• **REQUIRED ACTION A**
Copy the listing below from its first line up to and including the line with "Trato excelente y cercano...", keeping every line unchanged.

*** TEXT BLOCK ***

# Greeting - Saludar



## MarX

Hello!
Hola!

I've read through the cultural forum guidelines, and I'm sure that my question is not against them.
One may have some doubt about love and romance, but this is about greeting, including friends.
There was another thread about PDA, but I've learnt over the time that WordReference is about being specific, and the other thread is simply too general.

How do males greet each other in your country or any other places you know?
Cómo se saludan los varones in tu país o otros lugares que conocés?
If it involves kissing, could you please specify how many times?
Si se besan, por favor especificar cuántas veces.

-I heard and read many times that it's normal in the Southern Cone (Uruguay, Argentina, Chile) for men to kiss each other once on the cheek.
Oí y leí muchas veces que es normal en el Cono Sur que los hombres se dan un beso en la mejilla.

-In Germany it's normal to shake hands. Not doing it may even seem impolite. Good friends hug each other.
En Alemania es normal darse la mano. No hacerlo puede parecer incluso grosero. Buen amigos se abrazan.

-In Indonesia, guys either say hi and just wave, or shake hands, or hug if they're friends.
En Indonesia, los chicos o dicen hola y saludan con la mano, o se dan la mano, o se abrazan si son amigos.

-In France, at least where I've been, good friends kiss each other twice on the cheeks.
En Francia, por lo menos donde estuve, buen amigos se dan dos besos en las mejillas.

Thanks for your participation!
Gracias por tu participación!

Regards,
Saludos,


MarX


----------



## avok

In Turkey,

Men kiss men on the cheek, but if the occasion is formal they just shake hands.

*** End of TEXT BLOCK ***
*** DATASET RECORDS ***

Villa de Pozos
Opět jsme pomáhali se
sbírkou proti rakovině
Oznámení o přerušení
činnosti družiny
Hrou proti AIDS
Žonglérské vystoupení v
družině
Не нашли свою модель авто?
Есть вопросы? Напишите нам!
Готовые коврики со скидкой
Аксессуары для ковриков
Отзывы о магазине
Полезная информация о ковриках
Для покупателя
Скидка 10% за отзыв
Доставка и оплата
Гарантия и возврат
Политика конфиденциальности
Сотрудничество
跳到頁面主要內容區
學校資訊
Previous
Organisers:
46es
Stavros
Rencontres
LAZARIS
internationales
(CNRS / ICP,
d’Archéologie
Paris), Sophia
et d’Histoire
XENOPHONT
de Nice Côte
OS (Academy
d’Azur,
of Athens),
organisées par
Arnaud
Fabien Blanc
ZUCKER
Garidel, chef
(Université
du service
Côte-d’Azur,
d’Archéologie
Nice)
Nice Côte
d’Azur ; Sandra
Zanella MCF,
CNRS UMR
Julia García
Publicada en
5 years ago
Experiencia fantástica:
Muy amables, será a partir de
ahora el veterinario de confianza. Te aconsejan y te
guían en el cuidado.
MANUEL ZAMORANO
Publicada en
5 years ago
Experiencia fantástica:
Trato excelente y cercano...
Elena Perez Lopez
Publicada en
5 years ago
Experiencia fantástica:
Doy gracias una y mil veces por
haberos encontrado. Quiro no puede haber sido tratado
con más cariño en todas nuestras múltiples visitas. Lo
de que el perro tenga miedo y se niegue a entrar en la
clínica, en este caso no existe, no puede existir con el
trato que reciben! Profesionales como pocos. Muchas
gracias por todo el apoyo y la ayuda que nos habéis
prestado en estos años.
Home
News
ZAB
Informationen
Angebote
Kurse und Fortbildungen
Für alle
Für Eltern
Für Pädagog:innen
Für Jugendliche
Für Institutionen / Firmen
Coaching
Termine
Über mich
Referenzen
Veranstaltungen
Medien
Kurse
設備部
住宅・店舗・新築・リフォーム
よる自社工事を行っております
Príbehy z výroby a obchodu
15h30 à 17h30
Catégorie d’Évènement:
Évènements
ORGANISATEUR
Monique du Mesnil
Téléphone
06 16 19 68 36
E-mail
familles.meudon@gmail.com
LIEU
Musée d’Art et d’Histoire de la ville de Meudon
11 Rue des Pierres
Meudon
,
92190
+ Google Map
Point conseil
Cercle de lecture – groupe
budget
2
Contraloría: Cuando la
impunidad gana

*** End of DATASET RECORDS ***

• **REQUIRED ACTION B**
Write the next part of the forum thread above on how men greet each other, starting right after its last line.

• **RESPONSE A**
Villa de Pozos
Opět jsme pomáhali se
sbírkou proti rakovině
Oznámení o přerušení
činnosti družiny
Hrou proti AIDS
Žonglérské vystoupení v
družině
Не нашли свою модель авто?
Есть вопросы? Напишите нам!
Готовые коврики со скидкой
Аксессуары для ковриков
Отзывы о магазине
Полезная информация о ковриках
Для покупателя
Скидка 10% за отзыв
Доставка и оплата
Гарантия и возврат
Политика конфиденциальности
Сотрудничество
跳到頁面主要內容區
學校資訊
Previous
Organisers:
46es
Stavros
Rencontres
LAZARIS
internationales
(CNRS / ICP,
d’Archéologie
Paris), Sophia
et d’Histoire
XENOPHONT
de Nice Côte
OS (Academy
d’Azur,
of Athens),
organisées par
Arnaud
Fabien Blanc
ZUCKER
Garidel, chef
(Université
du service
Côte-d’Azur,
d’Archéologie
Nice)
Nice Côte
d’Azur ; Sandra
Zanella MCF,
CNRS UMR
Julia García
Publicada en
5 years ago
Experiencia fantástica:
Muy amables, será a partir de
ahora el veterinario de confianza. Te aconsejan y te
guían en el cuidado.
MANUEL ZAMORANO
Publicada en
5 years ago
Experiencia fantástica:
Trato excelente y cercano...

• **RESPONSE B**
These are some other greetings I have experienced:

- while I was back at college, there were some French students (the Erasmus students) the first day, I got to know them; the second day, they (including males) started to kiss me on the cheek, we were not even very close. (I dont know maybe I am too cheeky ) But we were all university students and it was all informal.

- my Brazilian male friends never kissed me and I could not kiss them. I found this a bit weird.

In Turkey, it is done twice, one kiss on both cheeks. While I was in France I saw that some French people kiss each other for 3 and even 4 times.


----------



## mgwls

Hi,

In Argentina, males that don't know each other too much or that are in a formal context usually shake hands and greet orally.
If they get acquainted with each other or have a closer relationship they normally kiss each other in the cheek once.

But, anyway, it wouldn't be strange if in an informal situation two men that didn't know each other beforehand kiss each other in the cheek the first time they meet or, on the contrary, that two men that have been friends for a long time never have a close physical contact.

Saludos


----------



## ascension

In the United States men never kiss each other. They will usually shake hands, but this is more likely when they do not see each other very often. For someone you see frequently, such as a classmate, an oral greeting ("hey what's up," if you're a student) is most common.


----------



## lady_luck

In India, men will either shake hands(formally) , or fold thier hands (both formally adn traditionally and for elders) and in very close friends, they will just hug!

The traditional greeting is 'namaste' (hindus) and 'sat sri akal' (sikhs)


----------



## Orreaga

AudKaem said:


> In the United States men never kiss each other. They will usually shake hands, but this is more likely when they do not see each other very often. For someone you see frequently, such as a classmate, an oral greeting ("hey what's up," if you're a student) is most common.



This is not entirely true. In certain ethnic communities this custom of kissing is maintained. Also, it is not unusual for adult sons and grandsons to greet their fathers/grandfathers with a kiss. And some gay men who are friends will greet  each other with a hug and kiss. Many heterosexual men who are friends will greet each other with a hug if they haven't seen each other in a long time.


----------



## Grop

In France - no matter if you are really good friends, it is also true about colleagues for instance - men shake hands. Kissing occurs when women greet each other, or a woman and a man.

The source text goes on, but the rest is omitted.